▸ Task instructions:
Each entry that follows should be given again word for word; please leave out its pictures.
[[ The data, beginning ]]
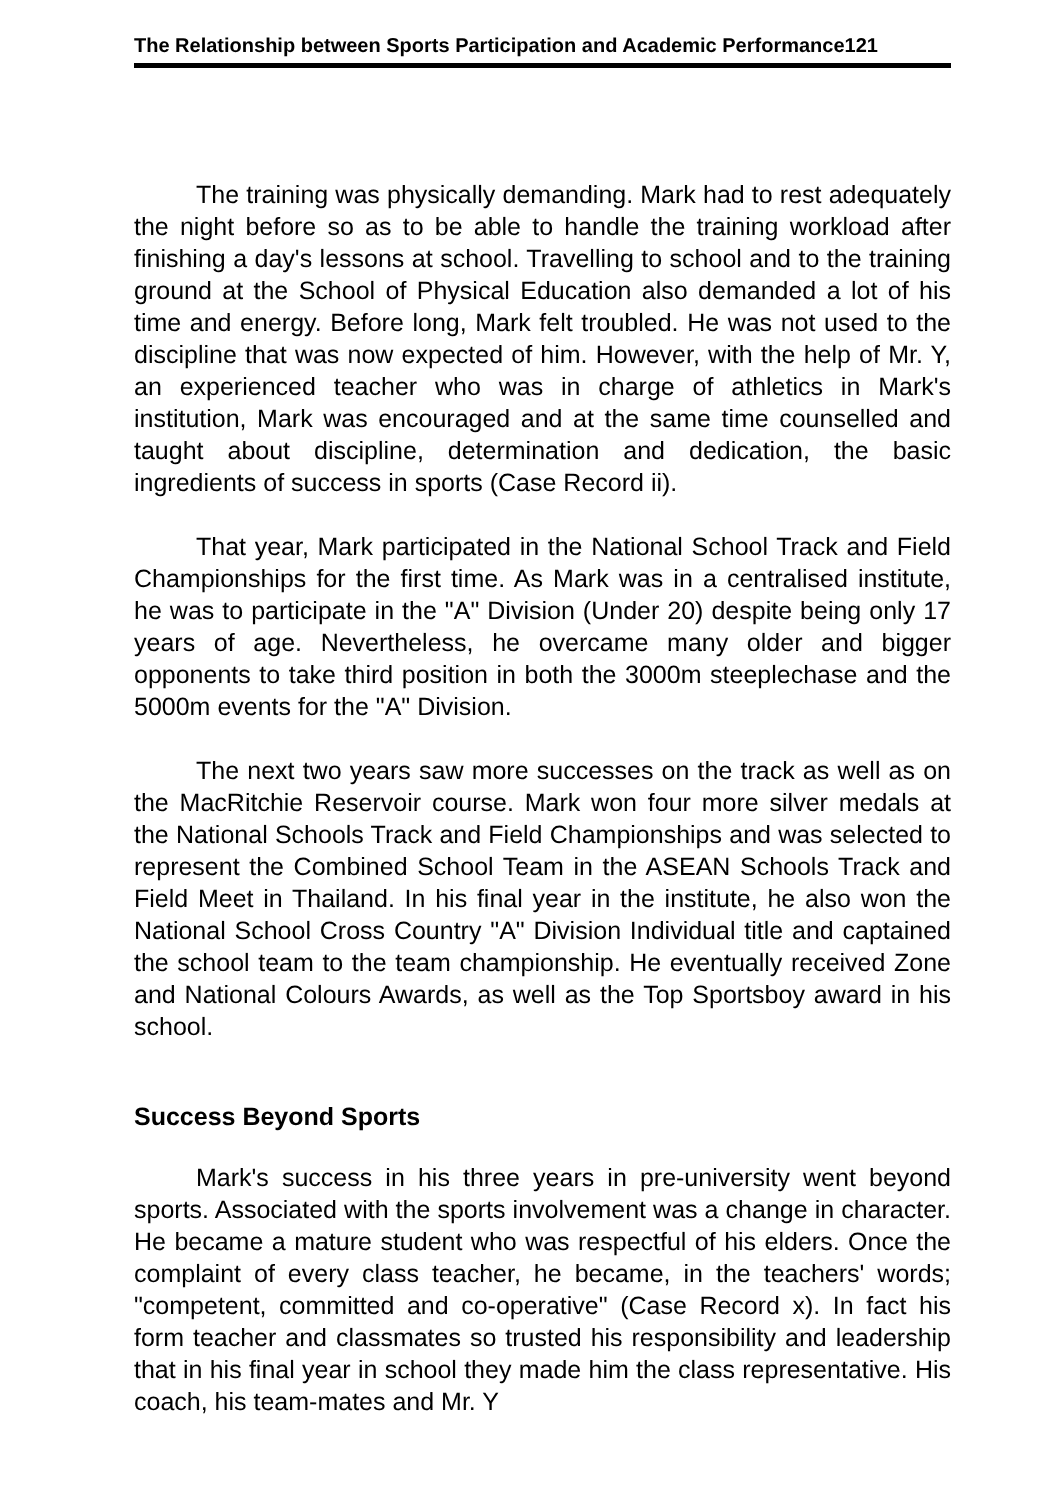The Relationship between Sports Participation and Academic Performance121
The training was physically demanding. Mark had to rest adequately the night before so as to be able to handle the training workload after finishing a day's lessons at school. Travelling to school and to the training ground at the School of Physical Education also demanded a lot of his time and energy. Before long, Mark felt troubled. He was not used to the discipline that was now expected of him. However, with the help of Mr. Y, an experienced teacher who was in charge of athletics in Mark's institution, Mark was encouraged and at the same time counselled and taught about discipline, determination and dedication, the basic ingredients of success in sports (Case Record ii).
That year, Mark participated in the National School Track and Field Championships for the first time. As Mark was in a centralised institute, he was to participate in the "A" Division (Under 20) despite being only 17 years of age. Nevertheless, he overcame many older and bigger opponents to take third position in both the 3000m steeplechase and the 5000m events for the "A" Division.
The next two years saw more successes on the track as well as on the MacRitchie Reservoir course. Mark won four more silver medals at the National Schools Track and Field Championships and was selected to represent the Combined School Team in the ASEAN Schools Track and Field Meet in Thailand. In his final year in the institute, he also won the National School Cross Country "A" Division Individual title and captained the school team to the team championship. He eventually received Zone and National Colours Awards, as well as the Top Sportsboy award in his school.
Success Beyond Sports
Mark's success in his three years in pre-university went beyond sports. Associated with the sports involvement was a change in character. He became a mature student who was respectful of his elders. Once the complaint of every class teacher, he became, in the teachers' words; "competent, committed and co-operative" (Case Record x). In fact his form teacher and classmates so trusted his responsibility and leadership that in his final year in school they made him the class representative. His coach, his team-mates and Mr. Y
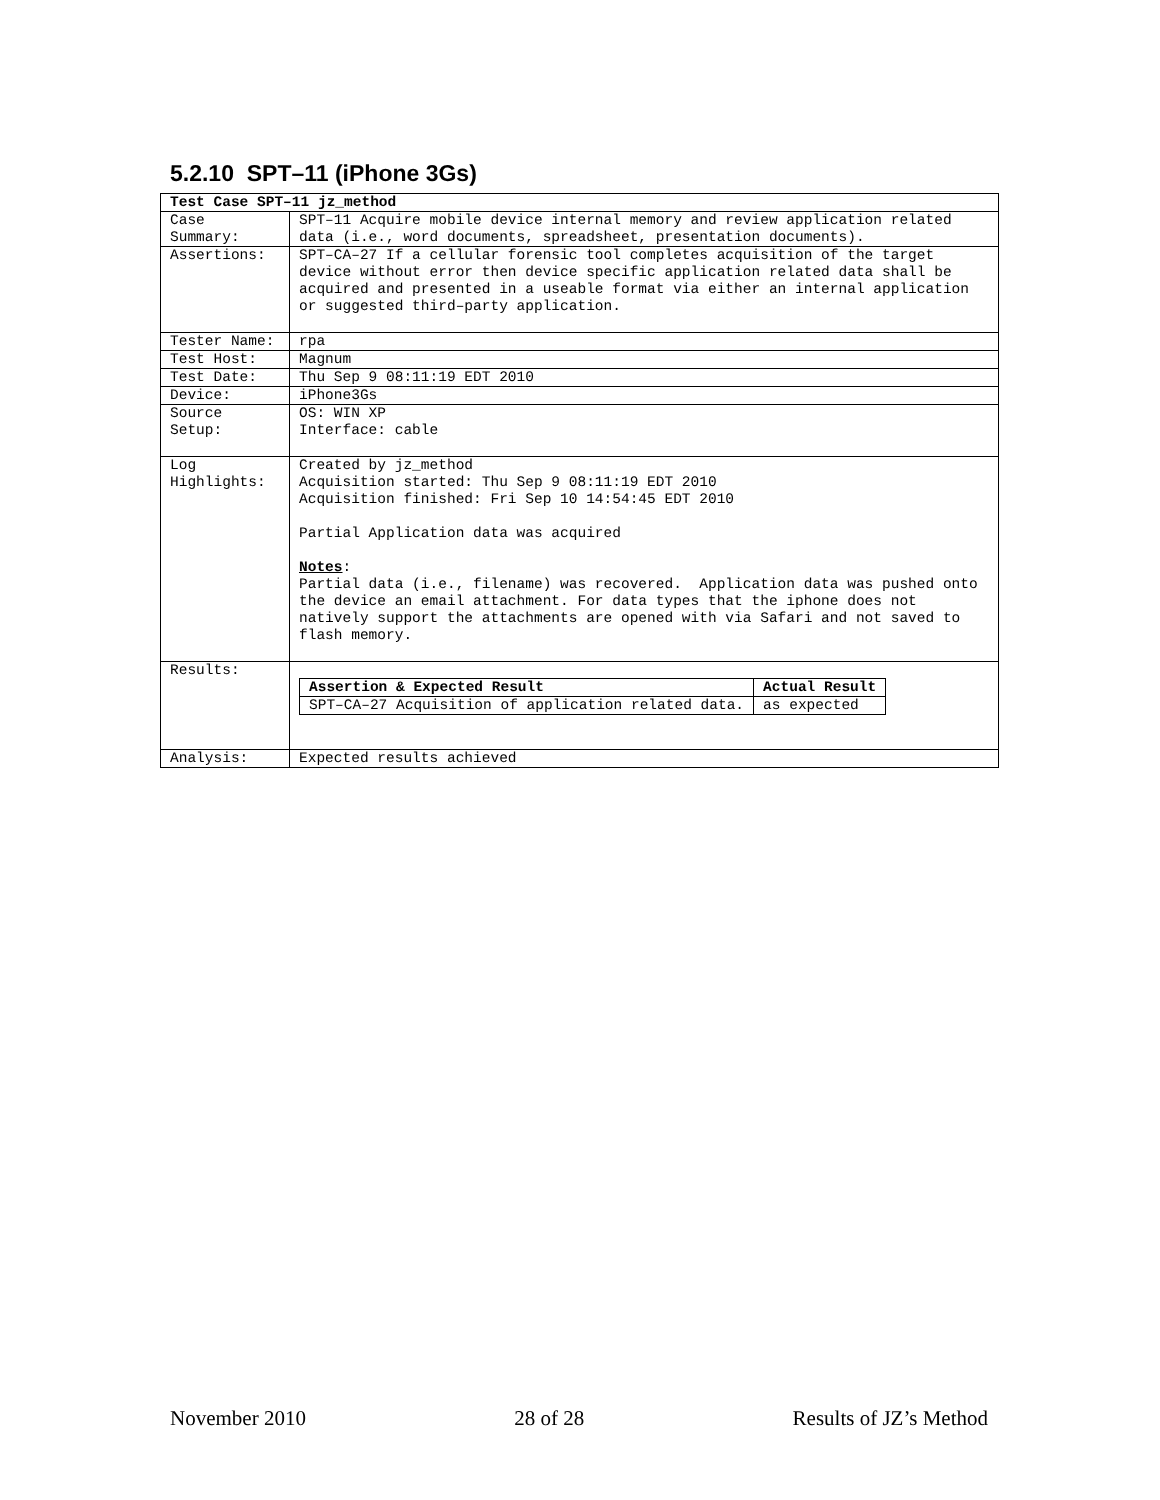5.2.10 SPT–11 (iPhone 3Gs)
| Test Case SPT–11 jz_method | |
| Case Summary: | SPT–11 Acquire mobile device internal memory and review application related data (i.e., word documents, spreadsheet, presentation documents). |
| Assertions: | SPT–CA–27 If a cellular forensic tool completes acquisition of the target device without error then device specific application related data shall be acquired and presented in a useable format via either an internal application or suggested third–party application. |
| Tester Name: | rpa |
| Test Host: | Magnum |
| Test Date: | Thu Sep 9 08:11:19 EDT 2010 |
| Device: | iPhone3Gs |
| Source Setup: | OS: WIN XP Interface: cable |
| Log Highlights: | Created by jz_method Acquisition started: Thu Sep 9 08:11:19 EDT 2010 Acquisition finished: Fri Sep 10 14:54:45 EDT 2010 Partial Application data was acquired Notes : Partial data (i.e., filename) was recovered. Application data was pushed onto the device an email attachment. For data types that the iphone does not natively support the attachments are opened with via Safari and not saved to flash memory. |
| Results: | / Assertion & Expected Result / Actual Result / / --- / --- / / SPT–CA–27 Acquisition of application related data. / as expected / |
| Analysis: | Expected results achieved |
November 2010 28 of 28 Results of JZ’s Method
[[ The data, end ]]
▸ Reply:
The Relationship between Sports Participation and Academic Performance121
The training was physically demanding. Mark had to rest adequately the night before so as to be able to handle the training workload after finishing a day's lessons at school. Travelling to school and to the training ground at the School of Physical Education also demanded a lot of his time and energy. Before long, Mark felt troubled. He was not used to the discipline that was now expected of him. However, with the help of Mr. Y, an experienced teacher who was in charge of athletics in Mark's institution, Mark was encouraged and at the same time counselled and taught about discipline, determination and dedication, the basic ingredients of success in sports (Case Record ii).
That year, Mark participated in the National School Track and Field Championships for the first time. As Mark was in a centralised institute, he was to participate in the "A" Division (Under 20) despite being only 17 years of age. Nevertheless, he overcame many older and bigger opponents to take third position in both the 3000m steeplechase and the 5000m events for the "A" Division.
The next two years saw more successes on the track as well as on the MacRitchie Reservoir course. Mark won four more silver medals at the National Schools Track and Field Championships and was selected to represent the Combined School Team in the ASEAN Schools Track and Field Meet in Thailand. In his final year in the institute, he also won the National School Cross Country "A" Division Individual title and captained the school team to the team championship. He eventually received Zone and National Colours Awards, as well as the Top Sportsboy award in his school.
Success Beyond Sports
Mark's success in his three years in pre-university went beyond sports. Associated with the sports involvement was a change in character. He became a mature student who was respectful of his elders. Once the complaint of every class teacher, he became, in the teachers' words; "competent, committed and co-operative" (Case Record x). In fact his form teacher and classmates so trusted his responsibility and leadership that in his final year in school they made him the class representative. His coach, his team-mates and Mr. Y
5.2.10 SPT–11 (iPhone 3Gs)
| Test Case SPT–11 jz_method | |
| Case Summary: | SPT–11 Acquire mobile device internal memory and review application related data (i.e., word documents, spreadsheet, presentation documents). |
| Assertions: | SPT–CA–27 If a cellular forensic tool completes acquisition of the target device without error then device specific application related data shall be acquired and presented in a useable format via either an internal application or suggested third–party application. |
| Tester Name: | rpa |
| Test Host: | Magnum |
| Test Date: | Thu Sep 9 08:11:19 EDT 2010 |
| Device: | iPhone3Gs |
| Source Setup: | OS: WIN XP Interface: cable |
| Log Highlights: | Created by jz_method Acquisition started: Thu Sep 9 08:11:19 EDT 2010 Acquisition finished: Fri Sep 10 14:54:45 EDT 2010 Partial Application data was acquired Notes : Partial data (i.e., filename) was recovered. Application data was pushed onto the device an email attachment. For data types that the iphone does not natively support the attachments are opened with via Safari and not saved to flash memory. |
| Results: | / Assertion & Expected Result / Actual Result / / --- / --- / / SPT–CA–27 Acquisition of application related data. / as expected / |
| Analysis: | Expected results achieved |
November 2010 28 of 28 Results of JZ’s Method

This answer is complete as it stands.